▶ **DATASET**
○ ○ ○
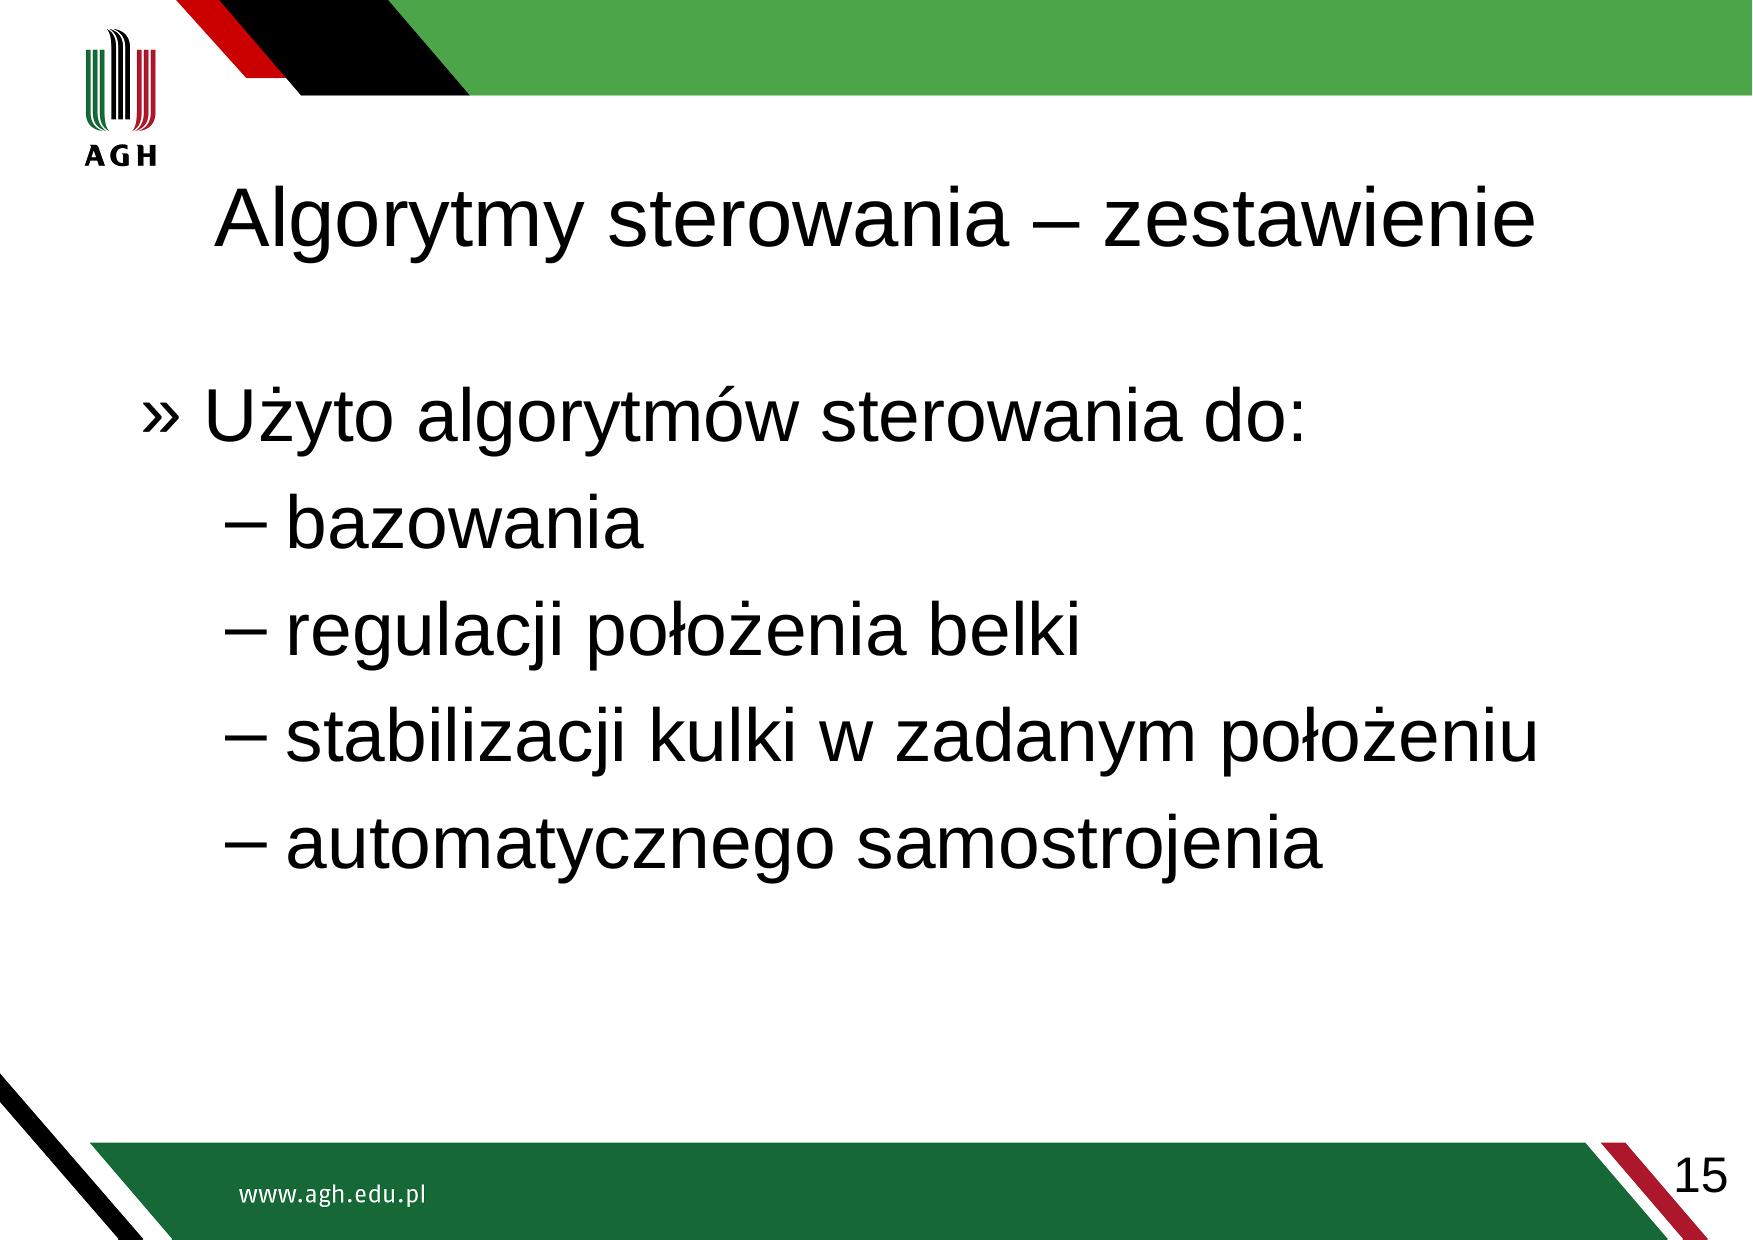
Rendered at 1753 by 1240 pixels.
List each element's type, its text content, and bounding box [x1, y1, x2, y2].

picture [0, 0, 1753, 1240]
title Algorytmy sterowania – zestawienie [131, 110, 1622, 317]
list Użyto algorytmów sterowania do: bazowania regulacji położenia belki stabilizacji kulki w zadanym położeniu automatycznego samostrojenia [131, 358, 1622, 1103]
○ ○ ○
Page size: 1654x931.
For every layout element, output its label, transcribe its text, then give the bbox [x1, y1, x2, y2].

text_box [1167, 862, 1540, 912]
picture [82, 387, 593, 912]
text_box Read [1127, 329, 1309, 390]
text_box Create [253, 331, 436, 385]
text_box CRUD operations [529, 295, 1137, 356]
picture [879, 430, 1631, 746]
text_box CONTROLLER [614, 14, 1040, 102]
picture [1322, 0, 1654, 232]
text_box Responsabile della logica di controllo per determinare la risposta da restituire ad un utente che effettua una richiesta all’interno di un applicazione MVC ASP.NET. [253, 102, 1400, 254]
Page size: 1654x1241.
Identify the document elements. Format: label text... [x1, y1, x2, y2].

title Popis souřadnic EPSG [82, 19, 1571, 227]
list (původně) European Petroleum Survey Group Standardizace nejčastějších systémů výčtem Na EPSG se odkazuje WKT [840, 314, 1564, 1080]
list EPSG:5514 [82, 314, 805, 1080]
○ ○ ○
Convert the items from the line containing "Rendered at 1753 by 1240 pixels." through the line containing "list Użyto algorytmów" into a two-column CSV headed instruction and output. Use one row per item, put each field in quotation marks, and replace line breaks with spaces.

▶ **COMPLETED EXERCISE**
instruction,output
"Rendered at 1753 by 1240 pixels. List each element's type, its text content, and bounding box [x1, y1, x2, y2].","picture [0, 0, 1753, 1240] title Algorytmy sterowania – zestawienie [131, 110, 1622, 317] list Użyto algorytmów sterowania do: bazowania regulacji położenia belki stabilizacji kulki w zadanym położeniu automatycznego samostrojenia [131, 358, 1622, 1103]"